Beberapa daerah telah berupaya mengelola sampah dan mendapatkan keuntungan darinya, salah satunya Kelurahan Malaka Sari, Jakarta Timur. Namun, pemasaran beberapa jenis sampah masih menghadapi kendala akibat harga jual yang rendah dan tak menentu.
Prakoso, fasilitator program pengelolaan sampah di Malaka Sari mengungkapkan, kendalanya ada pada sampah kardus, yang misalnya harganya sekarang Rp 1.400 per kilogram. Tapi, saat harganya bisa turun, sampah olahannya itu rugi kalau tetap dijual.

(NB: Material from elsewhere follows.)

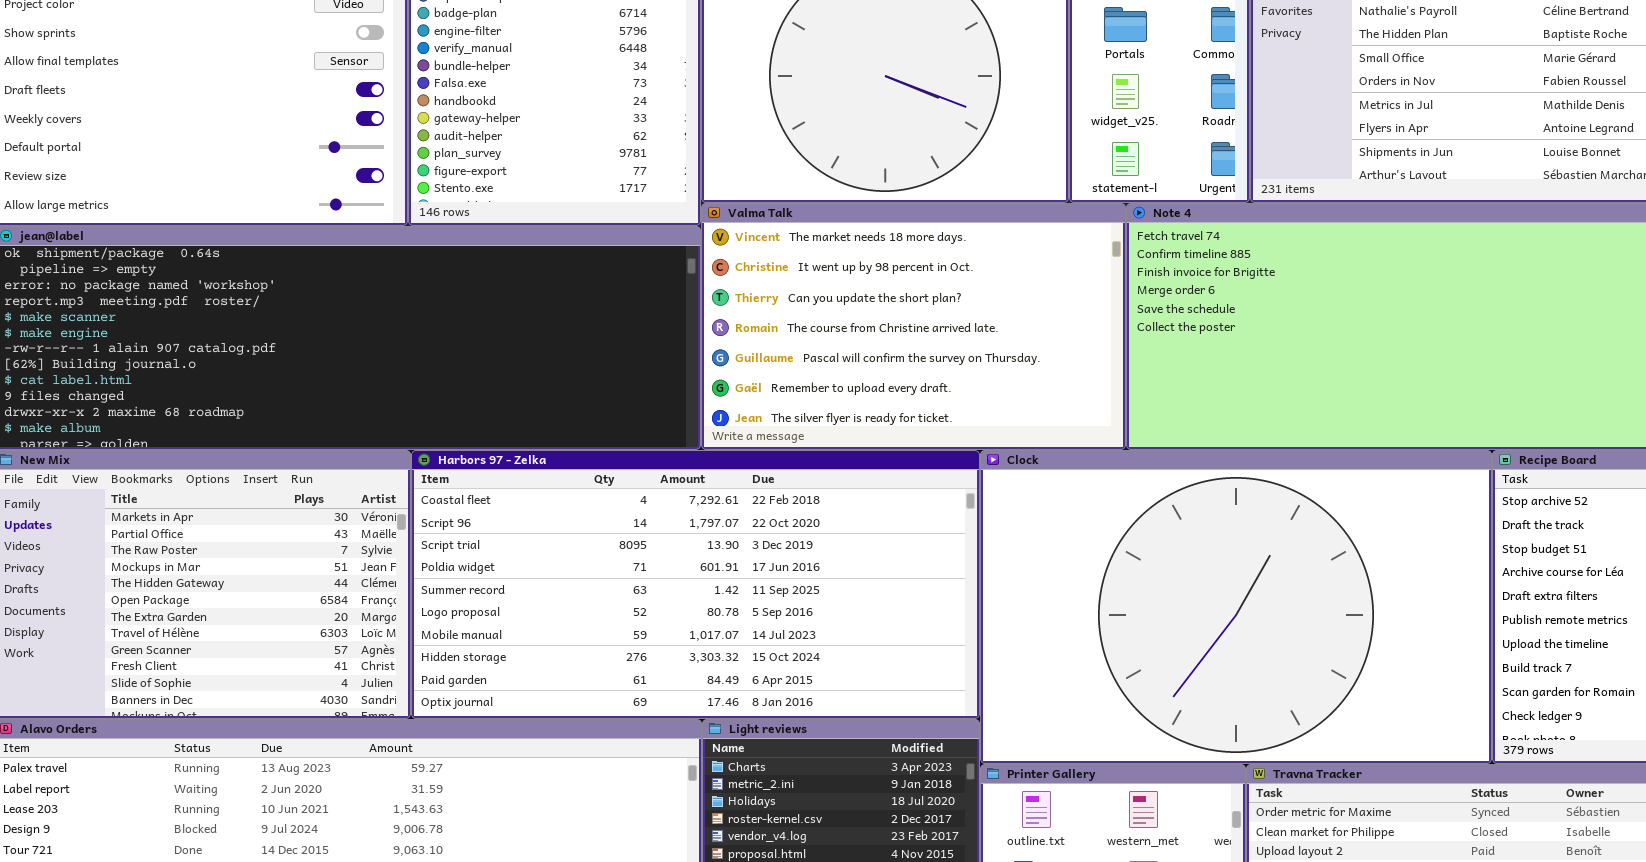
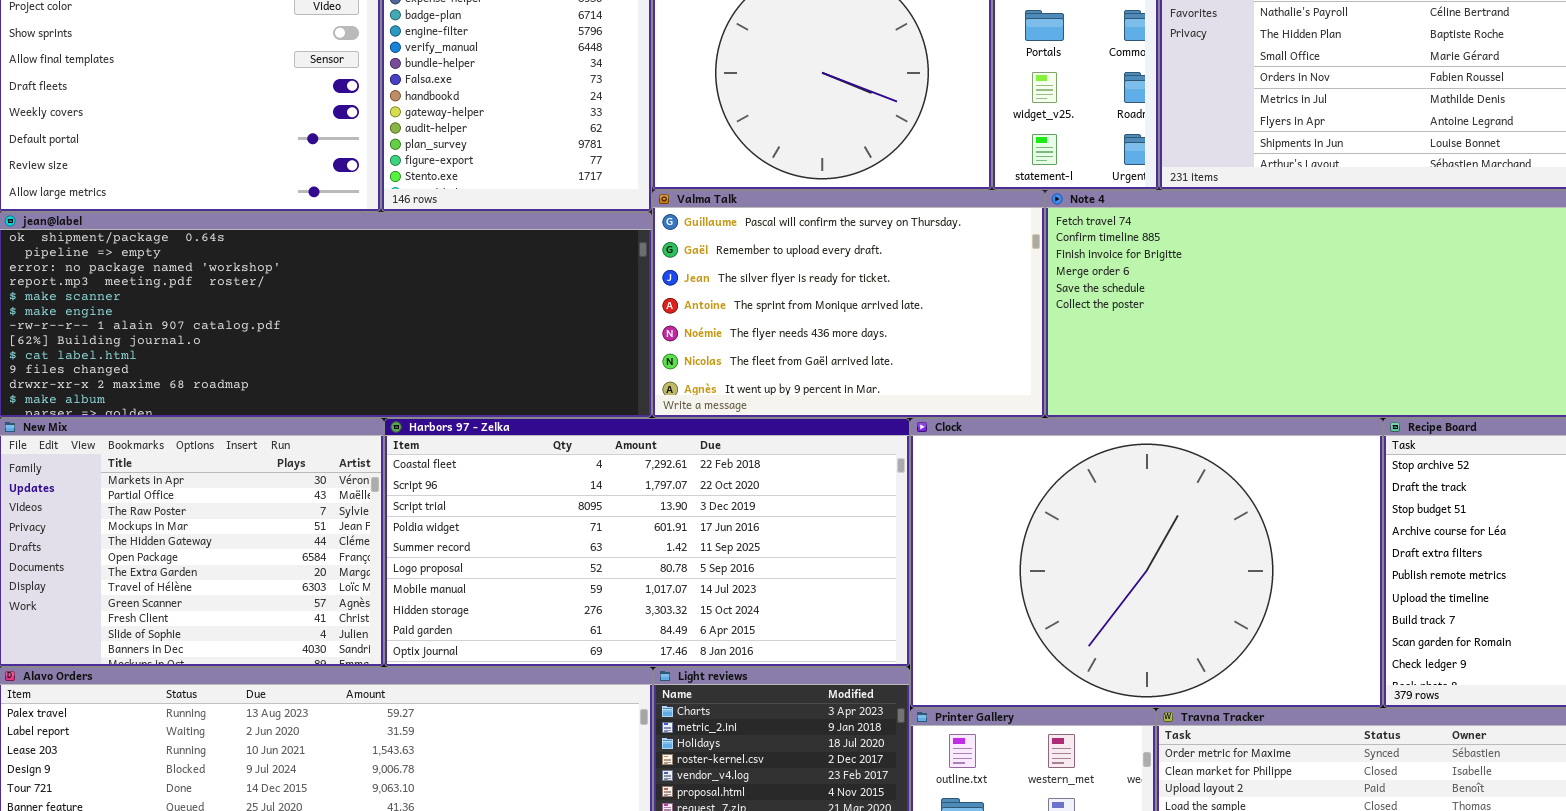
Valma Talk: [701,203,1126,450] -> [652,190,1045,418], scrolled down 4 rows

Saat ini, Prakoso mengajak warga Malaka Sari untuk mengelola sampah di Koperasi Bank Sampah yang dirintisnya bersama PT Unilever Indonesia. Warga akan menyetor sampah dalam jumlah berat tertentu, mendapatkan catatan layaknya buku tabungan dan bisa menuai keuntungan penjualan sampah yang dikumpulkannya.
Selain kardus, beberapa kendalanya adalah memasarkan sampah plastik seperti kemasan mi instan.
"Kemasan mi instan kalau dijual harganya agak rendah. Padahal, banyak warga yang setor itu," ujar Prakoso.
Ia mengungkapkan, saat ini dirinya sedang mengupayakan agar sampah-sampah jenis tersebut bisa dijual sehingga warga tidak merugi.
"Ya, mungkin nanti di koperasi perlu juga board untuk memantau harga kardus misalnya. Dengan cara ini, menjual sampah bisa seperti menjual saham. Saat harga kardus sedang bagus, maka saat itulah akumulasi sampah kardus dilepas ke pasar," paparnya.
Ia berharap, beberapa pihak termasuk industri yang memasarkan produk-produk menggunakan kemasan plastik, bisa turut berperan menjembatani pemasaran sampah plastik jenis itu.
"Nanti, industri mungkin bisa membantu menjembatani. Mohon dicarikan salah satu solusinya," kata Prakoso.
Adapun program bank sampah di Malaka Sari sudah berlangsung sejak 2007 lalu. Sementara Koperasi Bank Sampah diresmikan pada 26 Januari 2011 lalu oleh Walikota Jakarta Timur. Sejauh ini, beberapa jaringan penampung sampah telah dimiliki, seperti pabrik semen yang bersedia menampung sampah plastik jenis tertentu.